Beneath this task are records; count the lines among them that contain the word "shoulder" and answer with the number only.

[Extracted information]

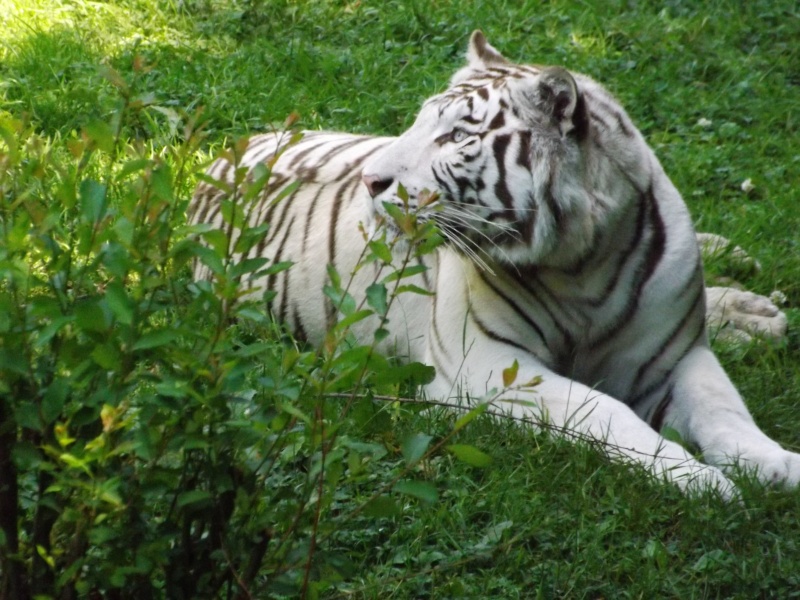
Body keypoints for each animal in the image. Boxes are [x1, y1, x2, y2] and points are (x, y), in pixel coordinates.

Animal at [191, 30, 796, 496]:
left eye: (457, 136)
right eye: (420, 126)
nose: (370, 181)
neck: (584, 265)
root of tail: (215, 162)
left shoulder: (678, 357)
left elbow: (726, 412)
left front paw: (779, 465)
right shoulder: (484, 363)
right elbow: (602, 408)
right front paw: (699, 480)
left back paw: (748, 293)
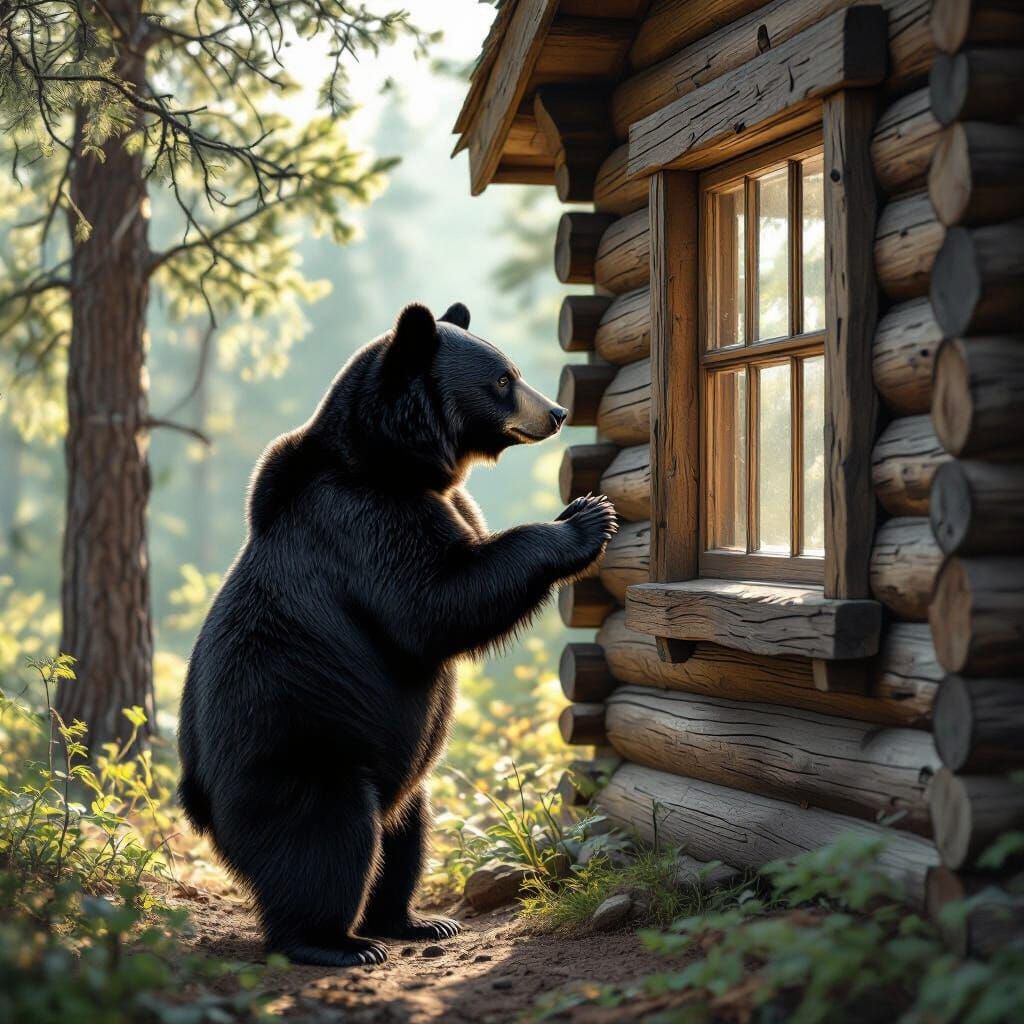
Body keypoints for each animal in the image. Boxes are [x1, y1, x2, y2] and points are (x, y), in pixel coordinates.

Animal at [177, 301, 617, 968]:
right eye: (503, 379)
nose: (556, 412)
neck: (399, 464)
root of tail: (198, 801)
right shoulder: (363, 522)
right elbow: (434, 601)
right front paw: (586, 517)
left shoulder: (442, 500)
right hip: (301, 751)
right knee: (325, 841)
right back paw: (335, 942)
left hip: (401, 782)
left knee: (406, 836)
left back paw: (417, 920)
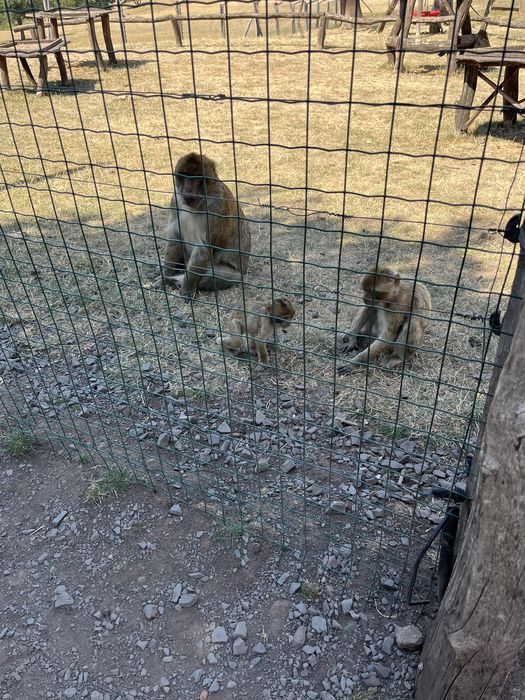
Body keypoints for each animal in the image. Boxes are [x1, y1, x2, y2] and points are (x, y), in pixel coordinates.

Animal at [157, 153, 251, 298]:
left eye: (195, 178)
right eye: (184, 176)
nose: (187, 189)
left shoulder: (216, 207)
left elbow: (203, 250)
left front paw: (186, 288)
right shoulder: (175, 200)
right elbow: (175, 238)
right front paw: (165, 274)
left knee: (226, 275)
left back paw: (174, 281)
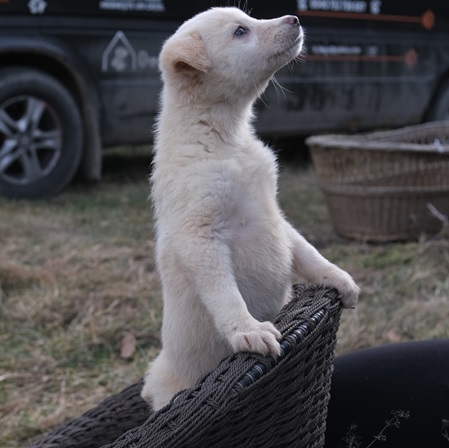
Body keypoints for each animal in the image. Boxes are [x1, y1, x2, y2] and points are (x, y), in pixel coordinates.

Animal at [142, 7, 358, 412]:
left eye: (248, 18)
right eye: (240, 31)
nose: (295, 19)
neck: (222, 137)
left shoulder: (275, 214)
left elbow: (307, 251)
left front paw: (338, 279)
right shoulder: (200, 237)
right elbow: (225, 294)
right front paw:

[/Extracted information]

Result below: 8